__EXTRACT PROVIDED__:
Loan demand: During the first half of the year, management teams spoke positively about loan demand increasing as the economy recovered from the effects of the pandemic. However, during the third quarter, we saw the resurgence of new COVID cases resulting from the Delta variant with certain areas of the country being hit harder than others. Accordingly, analysts and investors will want to understand how the COVID resurgence has impacted loan demand at individual banks and if clients are now delaying plans to make investments and increase debt utilization.
Commercial loan growth: Real estate related lending has picked up faster than commercial lending, which continues to be impacted by high levels of liquidity among businesses and uncertainty regarding the pace and strength of the economic recovery. Banks should be prepared to talk about the trends they are seeing in commercial loan demand and if utilization rates are showing any signs of increasing. Any niche areas of commercial lending where demand has picked up faster should be highlighted.
Deposits: While eager to see excess funding deployed, investors and analysts are also interested in understanding the true stickiness of the new deposits that banks pulled in over the past two years as consumers and corporations conserved cash and small businesses built their own cushions with Paycheck Protection Program loans. And if banks now believe these deposits to be sticky, there will be interest around any changes they are making in their approach to redeploying that liquidity.

__DATA SECTION__:
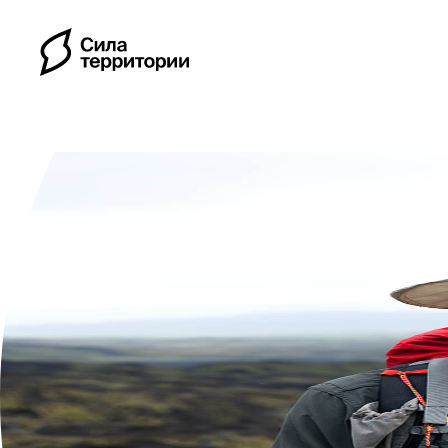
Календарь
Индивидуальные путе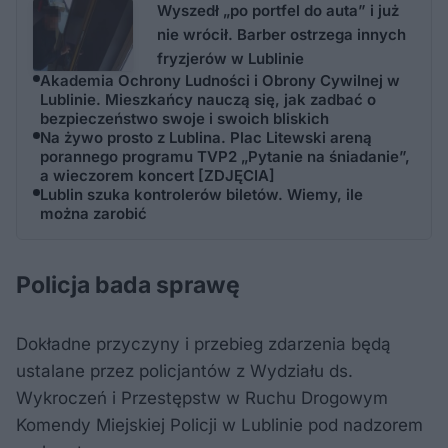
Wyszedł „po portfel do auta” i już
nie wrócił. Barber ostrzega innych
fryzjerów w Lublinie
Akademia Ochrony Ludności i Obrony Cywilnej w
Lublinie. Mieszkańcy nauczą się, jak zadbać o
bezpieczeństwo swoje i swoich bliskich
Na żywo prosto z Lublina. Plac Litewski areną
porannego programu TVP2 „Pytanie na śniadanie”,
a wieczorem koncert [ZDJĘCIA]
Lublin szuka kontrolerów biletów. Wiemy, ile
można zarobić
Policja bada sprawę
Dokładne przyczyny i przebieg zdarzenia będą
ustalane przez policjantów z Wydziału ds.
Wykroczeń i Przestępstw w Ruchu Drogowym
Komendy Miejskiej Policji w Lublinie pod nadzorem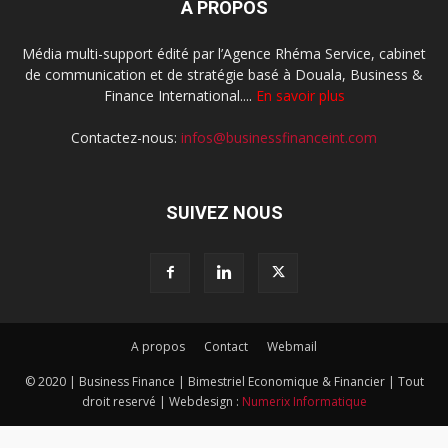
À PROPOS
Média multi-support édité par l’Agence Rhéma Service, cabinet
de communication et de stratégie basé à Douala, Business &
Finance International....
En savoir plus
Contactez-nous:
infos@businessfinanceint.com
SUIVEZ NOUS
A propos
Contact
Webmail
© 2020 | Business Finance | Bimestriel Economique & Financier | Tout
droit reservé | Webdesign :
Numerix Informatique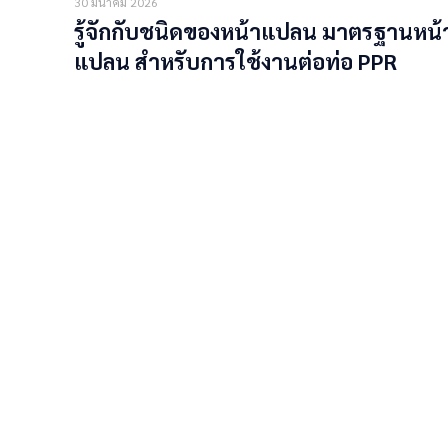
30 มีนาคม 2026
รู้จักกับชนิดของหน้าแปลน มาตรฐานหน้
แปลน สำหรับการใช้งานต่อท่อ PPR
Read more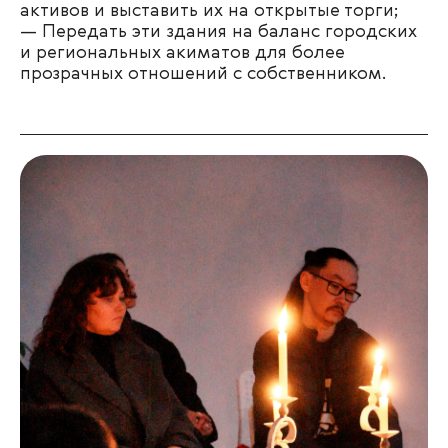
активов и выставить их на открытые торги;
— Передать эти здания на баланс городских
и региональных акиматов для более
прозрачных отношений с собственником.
--
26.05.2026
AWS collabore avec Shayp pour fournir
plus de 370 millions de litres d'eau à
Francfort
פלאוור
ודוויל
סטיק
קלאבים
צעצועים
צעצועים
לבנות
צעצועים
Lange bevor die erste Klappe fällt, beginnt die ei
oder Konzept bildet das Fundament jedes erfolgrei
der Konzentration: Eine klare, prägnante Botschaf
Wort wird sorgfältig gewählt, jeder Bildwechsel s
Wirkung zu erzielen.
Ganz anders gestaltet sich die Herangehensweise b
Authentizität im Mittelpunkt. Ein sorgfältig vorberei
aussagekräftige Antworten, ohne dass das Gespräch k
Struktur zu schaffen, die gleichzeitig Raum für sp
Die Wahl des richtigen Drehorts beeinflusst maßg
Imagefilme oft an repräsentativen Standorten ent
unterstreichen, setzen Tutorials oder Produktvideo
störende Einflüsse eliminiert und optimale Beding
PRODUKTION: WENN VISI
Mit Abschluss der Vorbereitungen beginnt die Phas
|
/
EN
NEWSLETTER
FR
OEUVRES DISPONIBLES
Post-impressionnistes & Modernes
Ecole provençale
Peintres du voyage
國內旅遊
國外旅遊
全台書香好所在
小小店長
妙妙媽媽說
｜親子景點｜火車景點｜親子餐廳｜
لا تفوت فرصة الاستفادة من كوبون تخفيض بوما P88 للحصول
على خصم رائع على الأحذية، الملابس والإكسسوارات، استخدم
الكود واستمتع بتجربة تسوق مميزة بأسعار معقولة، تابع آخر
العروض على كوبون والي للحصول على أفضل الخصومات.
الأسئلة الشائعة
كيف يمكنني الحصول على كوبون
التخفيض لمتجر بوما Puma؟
* * *
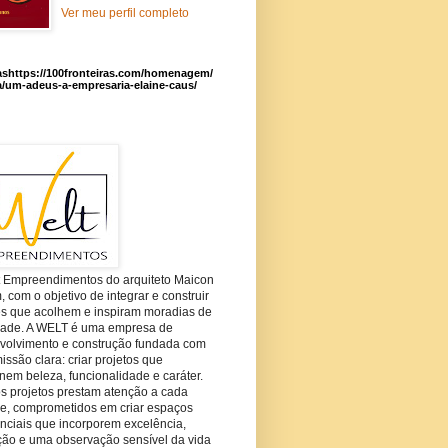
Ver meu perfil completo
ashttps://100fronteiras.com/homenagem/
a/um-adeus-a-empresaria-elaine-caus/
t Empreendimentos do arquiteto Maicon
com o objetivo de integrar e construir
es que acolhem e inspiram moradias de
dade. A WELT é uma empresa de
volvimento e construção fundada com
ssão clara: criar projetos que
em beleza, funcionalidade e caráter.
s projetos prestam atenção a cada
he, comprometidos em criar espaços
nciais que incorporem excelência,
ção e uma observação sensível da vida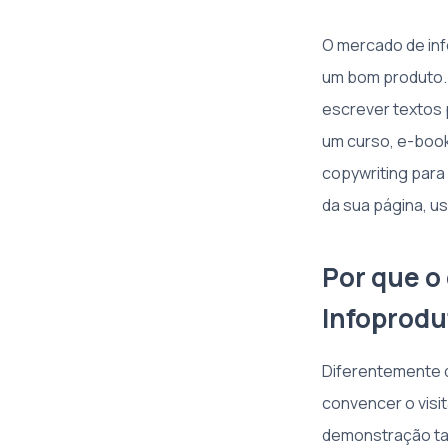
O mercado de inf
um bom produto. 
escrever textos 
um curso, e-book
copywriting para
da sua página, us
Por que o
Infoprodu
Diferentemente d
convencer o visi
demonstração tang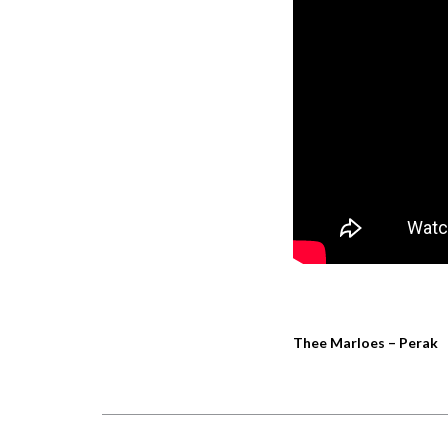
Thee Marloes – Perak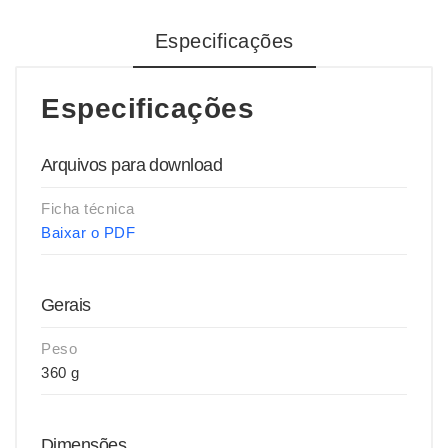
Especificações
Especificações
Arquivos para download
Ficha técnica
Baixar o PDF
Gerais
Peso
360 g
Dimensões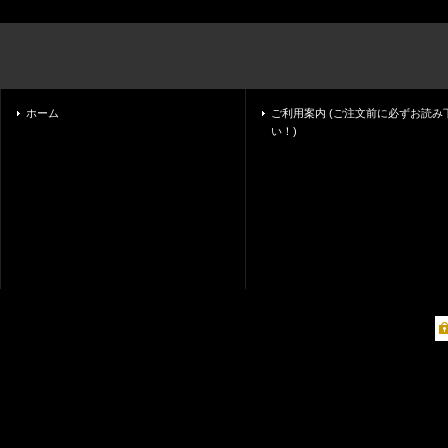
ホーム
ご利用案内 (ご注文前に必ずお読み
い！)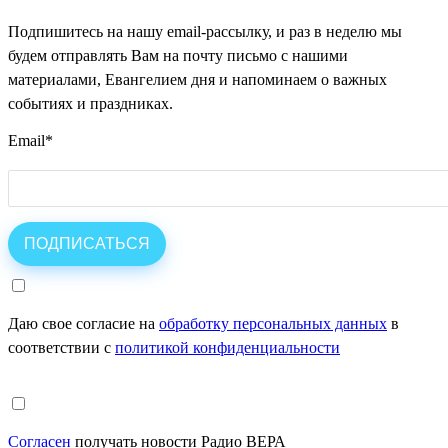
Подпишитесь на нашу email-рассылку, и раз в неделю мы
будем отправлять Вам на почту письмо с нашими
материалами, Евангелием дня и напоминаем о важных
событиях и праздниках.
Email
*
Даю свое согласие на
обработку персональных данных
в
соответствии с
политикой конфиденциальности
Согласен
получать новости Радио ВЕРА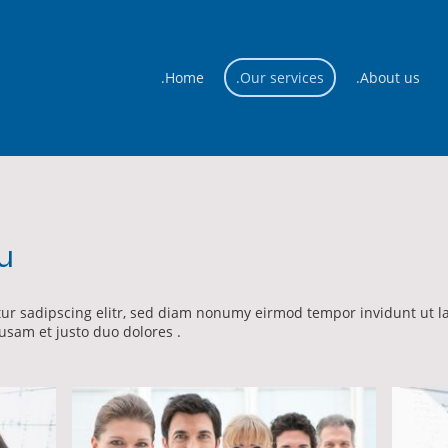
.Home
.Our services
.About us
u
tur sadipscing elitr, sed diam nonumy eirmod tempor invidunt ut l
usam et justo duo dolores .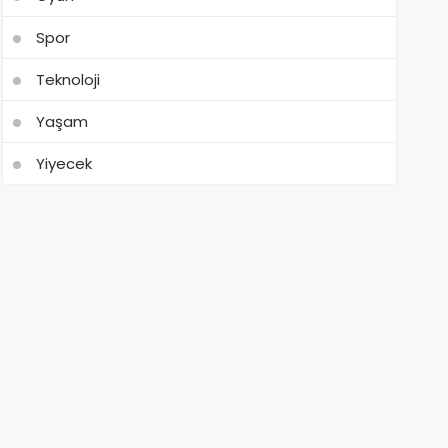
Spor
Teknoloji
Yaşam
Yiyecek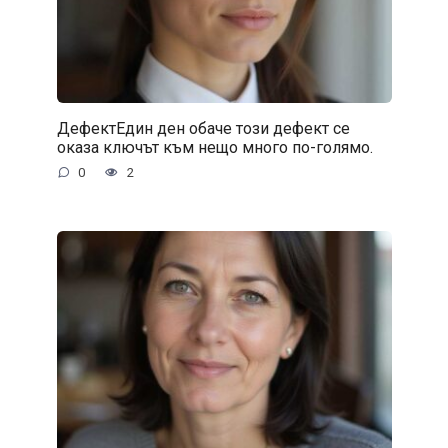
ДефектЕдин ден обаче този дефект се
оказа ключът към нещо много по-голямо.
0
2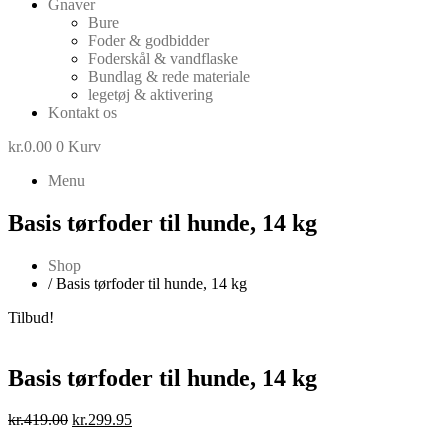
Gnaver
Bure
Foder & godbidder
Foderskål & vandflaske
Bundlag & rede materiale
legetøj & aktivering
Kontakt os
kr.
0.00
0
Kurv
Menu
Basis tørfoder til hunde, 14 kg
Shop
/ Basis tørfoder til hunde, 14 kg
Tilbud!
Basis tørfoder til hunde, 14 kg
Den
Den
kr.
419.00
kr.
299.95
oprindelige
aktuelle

__EXERCISE INSTRUCTIONS__:
According to the extract on bank earnings topics, what caused the resurgence of new COVID cases during the third quarter? The records play no part in the work that follows.

__TASK RESULT__:
The Delta variant.